The ability to communicate clearly, briefly and with policy options outlined at the end of a text is at the heart of all forms of diplomacy. This is particularly true of multilateral diplomacy where a resolution accepted by consensus is probably the only action to be taken in the short run. The ability to choose the right words and to avoid those words that prevent agreement is a crucial skill. Drafting UN resolutions is a particular skill as words have to have a similar meaning in all the official languages. UN resolutions have to be prepared well in advance. McDonald gives a good picture of the 18 month sequence in which US State Department positions are developed for UN conferences. Thus for NGOs, there is a need to know where governments are in their preparation cycle. Ideas presented too late in the cycle are simply ignored, while the same idea presented earlier might be seriously considered. As McDonald notes “The timing must be right for an initiator of new ideas and programs to meet with success. The institution has to be ready for new ideas, even though it does not realize this at the time. Initiators must also master the bureaucracy they have to deal with.”
Cultural sensitivity and understanding
In a world in which an increasingly large number of countries as well as NGO representatives want to be involved in decision-making, sensitivity to cultural styles, values, sense of time and proper behaviour is crucial. As McDonald notes “The only thing that works is people-to-people, consensus building. Sitting down, face-to-face and talking about the problem — that’s what I keep trying to do.”
Contacts and inter-personal negotiation skills.
Closely linked to the ability to listen, to cultural sensitivity and to communicate clearly are other inter-personal negotiation skills. Among the most basic is the practice of keeping in contact with people known earlier. McDonald gives examples of telephone calls to people with whom he had worked 20 years earlier who provided insights and information on issues with which he was dealing. The idea of “trust” — that people one knows will not deliberately mislead you — remains crucial.
Selection of Negotiators
There are two issues with which government officials do not have to deal with as directly as do NGOs. The first is the selection of persons to be involved in negotiations and the second issue is fund-raising.
Normally, the State Department and the Foreign Ministries of other countries have professional diplomats to carry out negotiations. For NGOs involved in Track II and where often the individual participant must cover his own costs, the situation is more delicate.

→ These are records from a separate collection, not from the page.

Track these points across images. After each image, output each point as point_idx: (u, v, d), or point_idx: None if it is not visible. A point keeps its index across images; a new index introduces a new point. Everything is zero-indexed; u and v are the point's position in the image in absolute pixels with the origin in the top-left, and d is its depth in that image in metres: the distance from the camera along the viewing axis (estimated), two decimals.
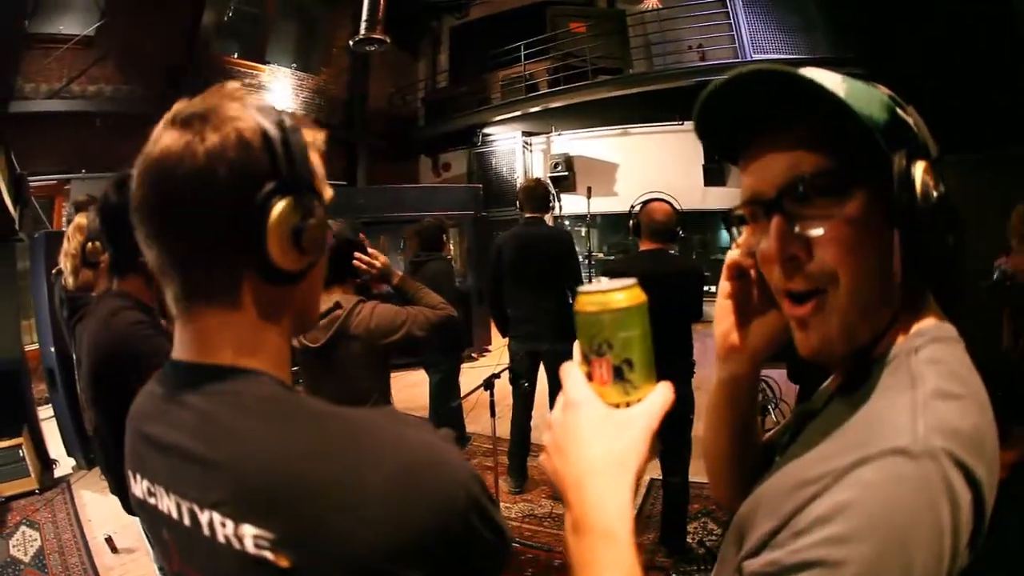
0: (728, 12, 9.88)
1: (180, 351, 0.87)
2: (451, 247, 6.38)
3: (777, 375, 4.57)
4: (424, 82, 16.29)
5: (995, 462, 0.70)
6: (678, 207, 3.96)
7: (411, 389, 6.31)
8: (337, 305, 2.82)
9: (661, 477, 4.15)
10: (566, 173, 12.98)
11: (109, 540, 4.60)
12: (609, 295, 0.73)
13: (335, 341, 2.78)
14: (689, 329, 3.91)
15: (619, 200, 12.66)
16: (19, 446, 5.60)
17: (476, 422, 6.18)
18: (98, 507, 5.28)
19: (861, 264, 0.77)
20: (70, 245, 2.93)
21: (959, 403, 0.70)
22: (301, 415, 0.80)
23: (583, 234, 13.13)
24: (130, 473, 0.93)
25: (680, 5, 10.99)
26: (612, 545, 0.69)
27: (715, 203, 11.72)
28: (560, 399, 0.77)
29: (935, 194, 0.73)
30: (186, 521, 0.80)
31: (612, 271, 4.04)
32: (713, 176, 11.54)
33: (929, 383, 0.71)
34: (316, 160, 0.90)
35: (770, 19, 9.69)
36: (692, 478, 3.98)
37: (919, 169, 0.74)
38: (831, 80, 0.76)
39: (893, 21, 8.04)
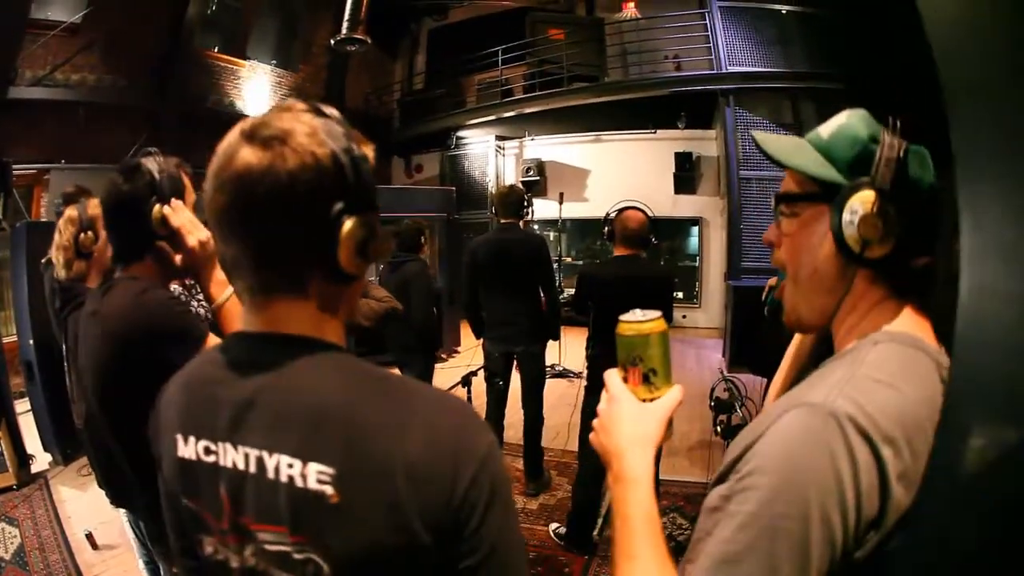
0: (706, 24, 9.96)
1: (251, 326, 1.01)
2: (427, 249, 6.46)
3: (745, 378, 4.76)
4: (401, 83, 16.32)
5: (916, 460, 0.84)
6: (651, 214, 4.17)
7: None
8: None
9: None
10: (538, 178, 13.15)
11: (90, 537, 4.61)
12: (642, 324, 1.09)
13: None
14: None
15: (590, 206, 12.89)
16: None
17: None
18: (76, 503, 5.30)
19: (800, 259, 1.08)
20: (62, 237, 2.89)
21: (888, 391, 0.87)
22: (365, 374, 0.97)
23: (551, 238, 13.25)
24: (179, 437, 1.03)
25: (658, 16, 11.13)
26: (639, 488, 1.04)
27: (685, 210, 12.02)
28: (604, 394, 1.16)
29: (862, 214, 0.95)
30: (252, 468, 0.93)
31: (588, 275, 4.27)
32: (683, 184, 11.75)
33: (867, 368, 0.91)
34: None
35: (748, 32, 9.80)
36: (661, 476, 4.13)
37: (855, 200, 0.96)
38: (812, 137, 1.08)
39: (870, 37, 8.21)
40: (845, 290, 1.03)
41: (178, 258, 1.99)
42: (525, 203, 5.41)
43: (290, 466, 0.90)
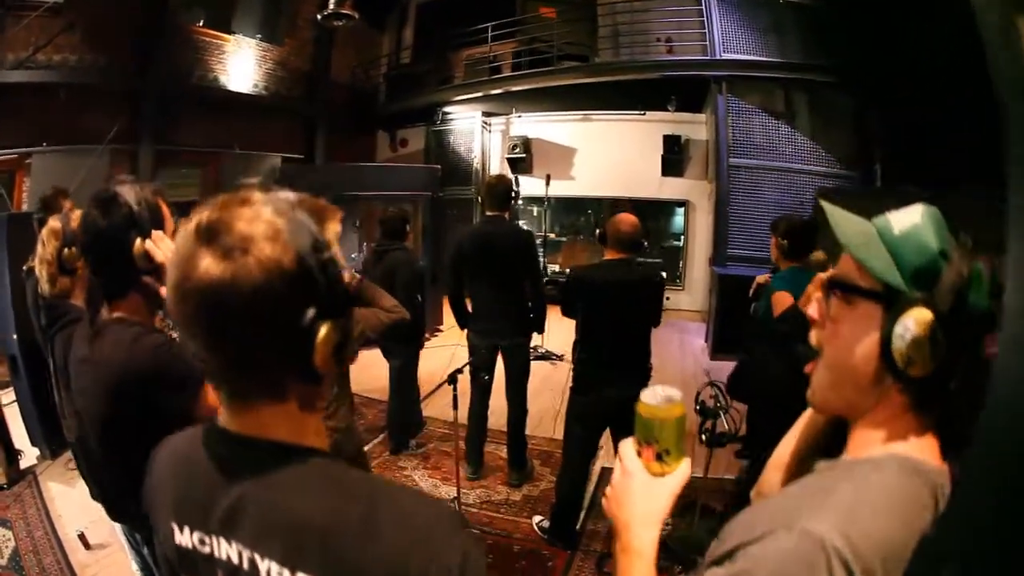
0: (701, 9, 9.89)
1: (233, 425, 1.04)
2: (411, 236, 6.45)
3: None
4: (388, 57, 16.17)
5: None
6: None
7: (370, 370, 6.39)
8: None
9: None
10: (524, 155, 13.08)
11: (82, 536, 4.60)
12: (660, 409, 1.14)
13: None
14: (649, 335, 4.23)
15: (576, 184, 12.95)
16: None
17: (433, 407, 6.39)
18: (66, 500, 5.29)
19: (841, 350, 1.07)
20: (45, 251, 2.83)
21: (881, 522, 0.92)
22: (344, 483, 1.01)
23: (535, 214, 13.42)
24: (175, 526, 1.08)
25: None
26: (642, 562, 1.12)
27: (671, 193, 12.06)
28: (618, 465, 1.21)
29: (914, 333, 0.95)
30: (246, 566, 0.99)
31: (580, 278, 4.22)
32: (671, 166, 11.73)
33: (869, 494, 0.95)
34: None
35: (743, 19, 9.76)
36: None
37: (911, 316, 0.96)
38: (883, 222, 1.06)
39: (866, 30, 8.20)
40: (876, 395, 1.04)
41: (164, 290, 1.81)
42: (513, 194, 5.36)
43: (280, 574, 0.96)
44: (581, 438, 4.28)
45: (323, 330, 0.95)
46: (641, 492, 1.17)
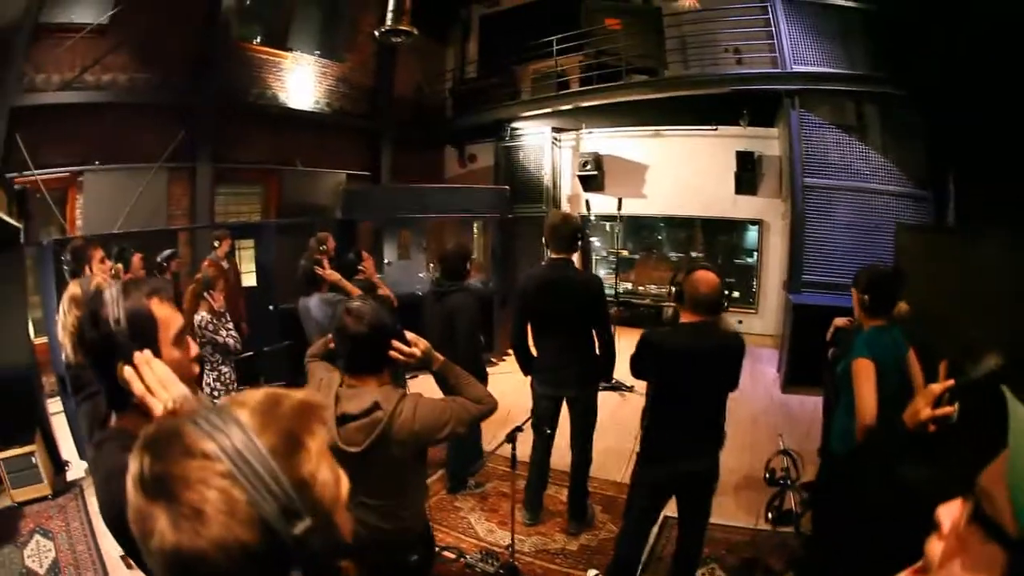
0: (768, 18, 9.77)
1: None
2: (473, 273, 6.42)
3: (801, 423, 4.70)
4: (452, 71, 16.27)
5: None
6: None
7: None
8: (376, 406, 2.59)
9: (677, 517, 4.21)
10: (595, 172, 13.00)
11: (124, 557, 4.61)
12: None
13: (376, 444, 2.57)
14: (725, 402, 3.93)
15: (648, 203, 12.89)
16: (32, 453, 5.76)
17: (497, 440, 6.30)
18: None
19: None
20: (67, 320, 2.83)
21: None
22: None
23: (607, 229, 13.39)
24: None
25: (718, 8, 10.90)
26: None
27: (745, 212, 11.90)
28: None
29: None
30: None
31: (656, 345, 3.85)
32: (745, 184, 11.56)
33: None
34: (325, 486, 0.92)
35: (810, 26, 9.60)
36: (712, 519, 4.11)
37: None
38: None
39: (935, 41, 8.01)
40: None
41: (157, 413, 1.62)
42: (579, 236, 5.07)
43: None
44: (645, 508, 4.11)
45: None
46: None
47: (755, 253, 12.18)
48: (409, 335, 2.78)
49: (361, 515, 2.68)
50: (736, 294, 12.39)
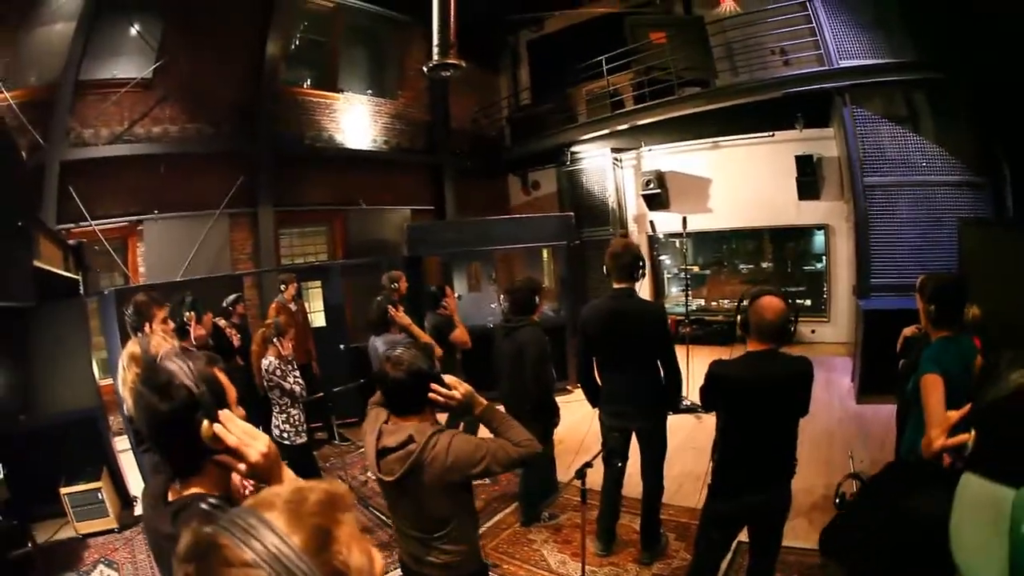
0: (808, 15, 9.79)
1: None
2: (542, 308, 6.53)
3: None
4: (507, 99, 16.52)
5: None
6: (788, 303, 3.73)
7: None
8: (411, 439, 2.79)
9: (748, 542, 4.16)
10: (659, 191, 13.09)
11: None
12: None
13: (409, 473, 2.78)
14: (796, 430, 3.86)
15: (713, 217, 12.93)
16: (98, 489, 6.08)
17: (570, 472, 6.30)
18: None
19: None
20: (127, 375, 2.99)
21: None
22: None
23: (676, 246, 13.44)
24: None
25: (759, 9, 10.94)
26: None
27: (810, 217, 11.88)
28: None
29: None
30: None
31: (719, 376, 3.82)
32: (807, 189, 11.52)
33: None
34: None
35: (849, 18, 9.61)
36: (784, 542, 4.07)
37: None
38: None
39: (974, 25, 7.92)
40: None
41: (242, 467, 1.84)
42: (640, 265, 5.07)
43: None
44: (716, 540, 4.07)
45: None
46: None
47: (823, 258, 12.10)
48: (449, 379, 2.94)
49: (406, 546, 3.02)
50: (808, 302, 12.35)
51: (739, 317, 3.86)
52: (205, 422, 1.79)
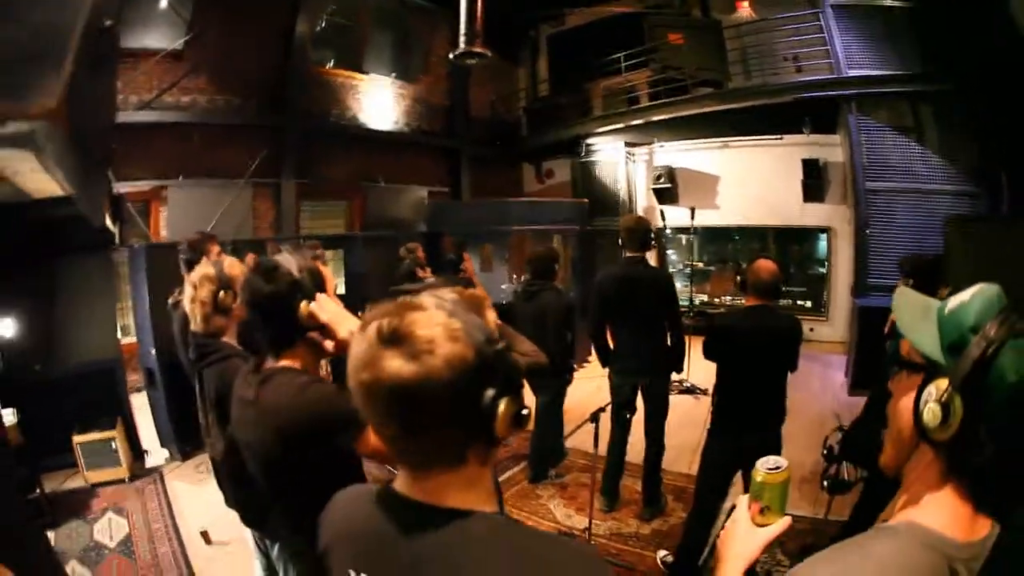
0: (820, 25, 10.06)
1: (411, 491, 1.20)
2: (561, 275, 6.83)
3: None
4: (525, 90, 16.81)
5: None
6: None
7: None
8: None
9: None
10: (669, 185, 13.58)
11: (204, 534, 5.02)
12: (767, 474, 1.44)
13: None
14: (785, 380, 4.39)
15: (721, 213, 13.29)
16: (112, 439, 6.19)
17: (575, 438, 6.24)
18: (191, 499, 5.76)
19: (894, 416, 1.25)
20: (198, 293, 3.13)
21: None
22: (514, 544, 1.14)
23: (683, 243, 13.73)
24: (352, 573, 1.24)
25: (773, 17, 11.21)
26: None
27: (813, 219, 12.17)
28: (734, 512, 1.51)
29: (932, 400, 1.08)
30: None
31: (720, 327, 4.50)
32: (812, 192, 11.83)
33: (870, 563, 1.07)
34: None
35: (859, 29, 9.85)
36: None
37: (933, 384, 1.10)
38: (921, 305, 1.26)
39: (981, 37, 8.17)
40: (917, 460, 1.18)
41: (330, 344, 2.18)
42: (652, 236, 5.53)
43: None
44: (714, 480, 4.49)
45: (503, 405, 1.12)
46: (740, 536, 1.43)
47: (826, 263, 12.34)
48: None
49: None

In some cases, the NGO can prepare a Tract II effort long in advance, cover the costs of participants and thus choose “balanced delegations”— men/women, background, interests. Often, today, Track II is related to immediate conflict situations with relatively little time to raise funds and select participants. Thus, there needs to be a “pool” of people with experience, skills and availability to move fast when the need or the opportunity is there.
A theme which runs through all the descriptions of the activities of the Institute of Multi-Track Diplomacy is the difficulty of fund-raising — an issue common to many NGOs. There are a good number of requests for help from people in conflict situations and opportunities for creative action. However, the funds are not there for follow up. As McDonald notes “If IMTD had an endowment, I could focus more intensely and continuously on our work, rather than on researching for funding. What this fund-raising headache has taught me is patience. It’s hard to raise money for peace in the United States. I also had to persevere.” The IMTD has had the chance of having a small number of individuals who have been very generous, but there are also problems of being overly dependent on a small number of people. Fund-raising is also a necessary skill but one that not all possess. There is a need for Track II efforts to develop cooperation with universities having conflict resolution courses, with other NGOs working in the field and with governments — nearly a full time job. McDonald’s account of his efforts provides useful insights into Track II approaches — a field that is likely to grow.